Arizona Regional Multiple Listing Service (ARMLS) provided the following STAT report (monthly statistics for the Phoenix Metro Area) through May, 2011
Commentary:
Recovery in slow motion is an apt description of gains this month. June STAT reports positive news on several fronts: sold units are up, new inventory added to the supply is down, total inventory continues to decline, and MSI dropped again in May. Pricing, of course, remains in the doldrums surprising no one, since pricing is a trailing indicator and significant gains have to occur in other metrics before we will see much pricing movement.
Most significant in the continued decline in foreclosures pending which fuels lender owned sales. Since STAT began watching distressed properties back in October of 2009, lender owned sales have accounted for two thirds of the total distressed properties, short sales accounting for the other third. The influence of distressed inven-tory on pricing cannot be overestimated. Pricing cannot begin any meaningful rebound until the influence of dis-tressed properties on pricing is quelled.
The rise in foreclosures pending began in earnest in 2008 starting at 12,877 and climbed to its highest level by the end of 2009 to 51,022, almost four times the level at the start of 2008. Beginning in 2010 the numbers began a steady decline to the present 30,517 reported in this issue. Comparing the current downward trajectory with the 2008 upward trend, the two trend lines should intersect in mid July, meaning that the number of foreclosures pending at that point should be somewhere around 23,500, a level not seen since July of 2008. If the trajectory continues on its current path, foreclosures pending could be well below 20,000 by early fall. Naturally other fac-tors or events could derail this prediction, but the steady definitive decline since the end of 2009 remained solid despite many economic events that could have altered its path, but did not.
A pricing rebound is not solely dependent on supply. The demand side of the equation also must grow. Many buyers are taking advantage of the record affordability of housing in the Valley as seen in the record high sales figures in 2011. This demand at some point will absorb the low end of the housing market, after the flow of lender owned properties into the market is stanched. A combination of other key factors must occur to bolster demand: more potential Valley homebuyers getting back to work, net migration of homebuyers drawn to em-ployment here from feeder markets, and continued recovery of feeder markets so that buyers can sell their homes in order to purchase here.

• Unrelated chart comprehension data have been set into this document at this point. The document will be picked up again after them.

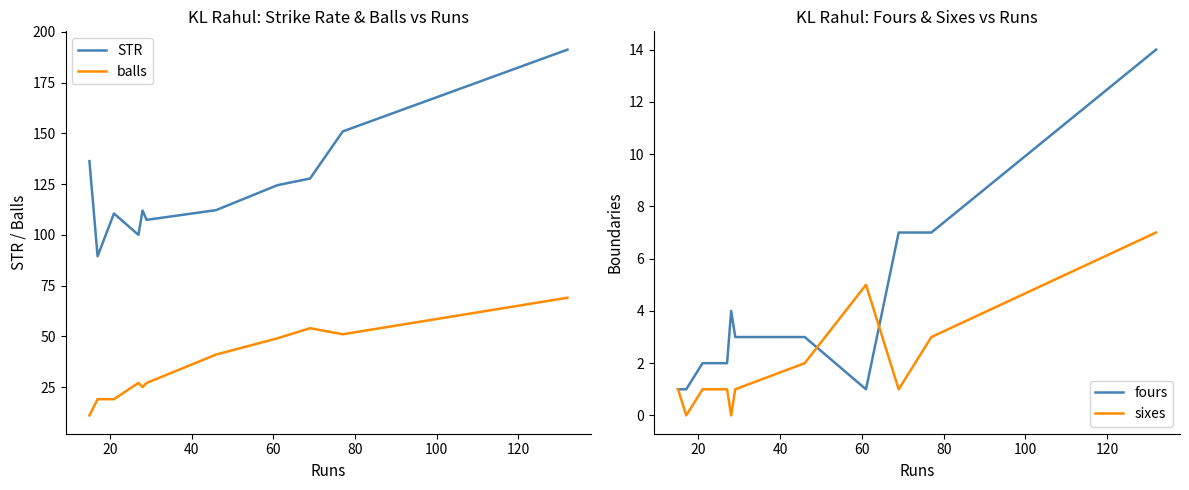

True or false: balls and STR intersect in this chart.

False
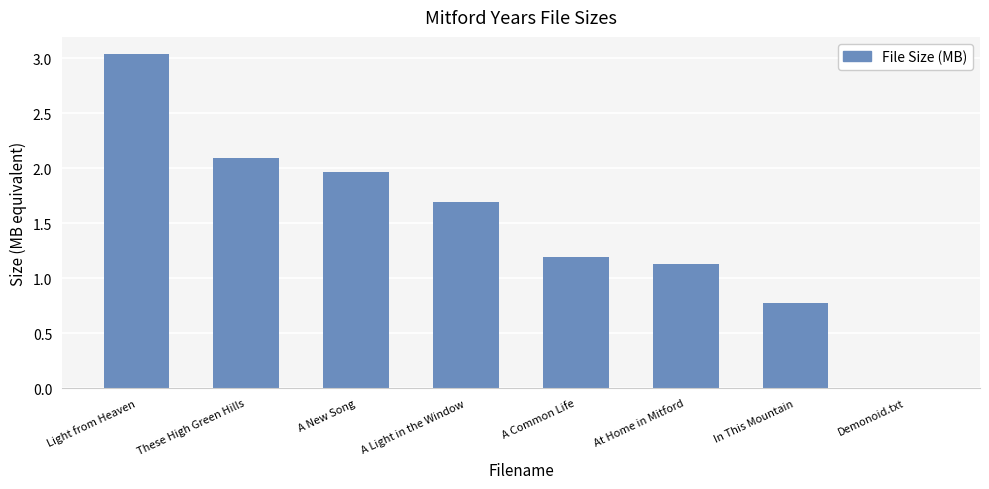

What is the sum of all values?

11.9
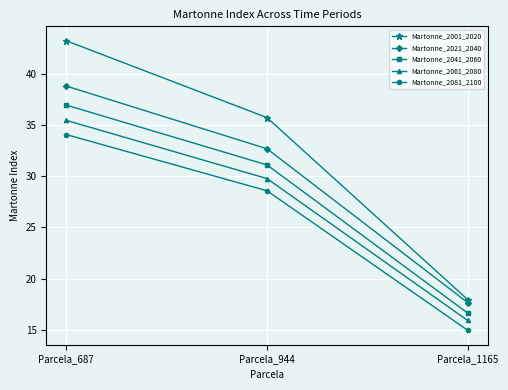

How many data points in Martonne_2021_2040 are above 32?

2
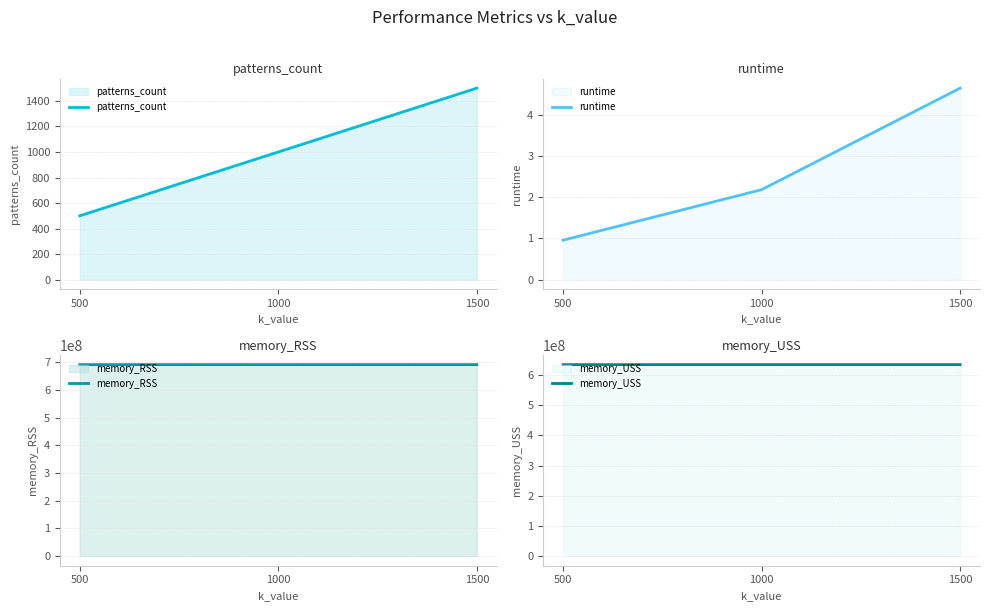

What is the value of the memory_USS point at the 3rd from the left?

634171392.0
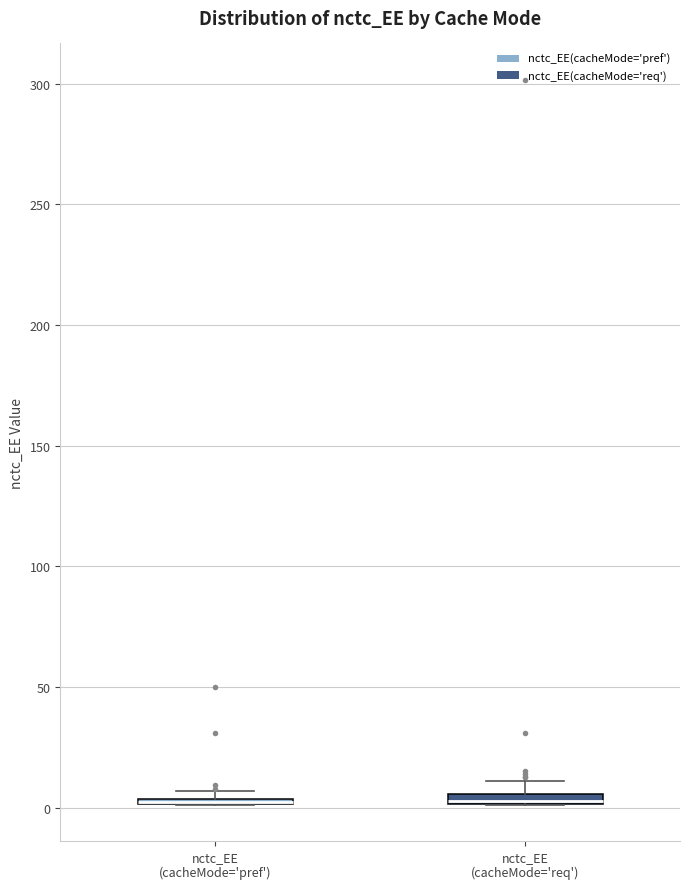

Where does the upper whisker of the box for nctc_EE (cacheMode='req') end on the y-axis? The values are not printed on the chart, so give them approximately, as read against the axis.

10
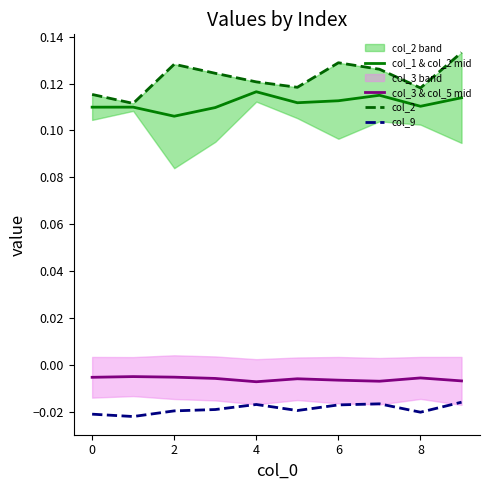

True or false: col_3 & col_5 mid and col_9 cross at least once.

False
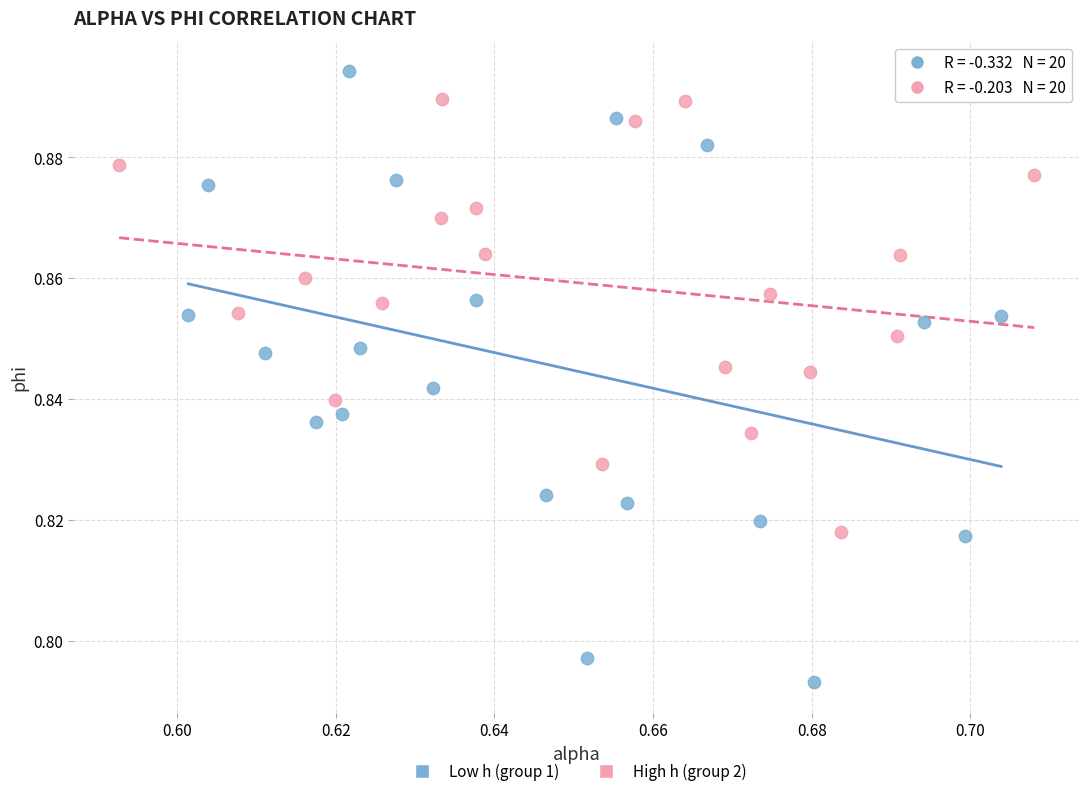

Which series contains the highest Y value?

Low h (group 1)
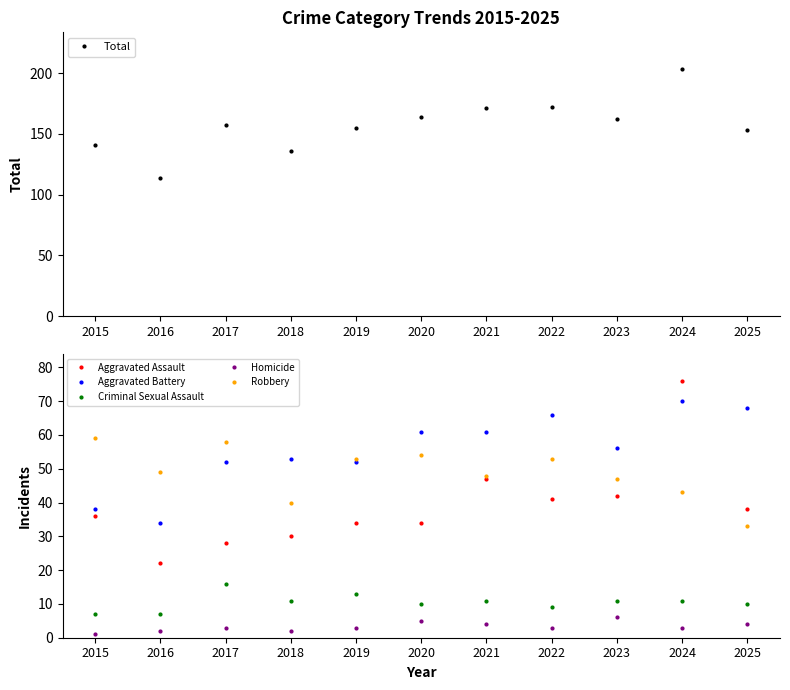

What is the sum of the Aggravated Battery values at 2018 and 2019?

105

This month STAT introduced a supplement to the PPI to allow its readers to follow in four month segments the relative makeup, according to price range, of pending properties added to the pending pool each month. In May properties $100,000 and under accounted for 46% of the total new pendings for the month. Properties over $500,000 accounted for only 3.33% of the May pendings. Watching how the pendings change in specific price ranges will offer advance clues to changes in activity in the higher price ranges. Over time, as the percentages change, the market will right itself.
Unemployment continues to decline in the Valley. The US Bureau of Labor Statistics reported 8.1% unemployment for the Phoenix Metropolitan Area down from 8.7% in March, and well below the state rate of 9.3%.1 Jobs continue to be added to the market. This month Safelite AutoGlass announced plans to hire 300 in Chandler and the Vanguard Group3 plans to add more than 300 hires to its Scottsdale call center by the end of 2011. Announcements such as these and many more just like them are needed to fuel the recovery.
For now the direction of recovery is the right one and the pace is very slow, but we know that eventually the Valley will get where it needs to go.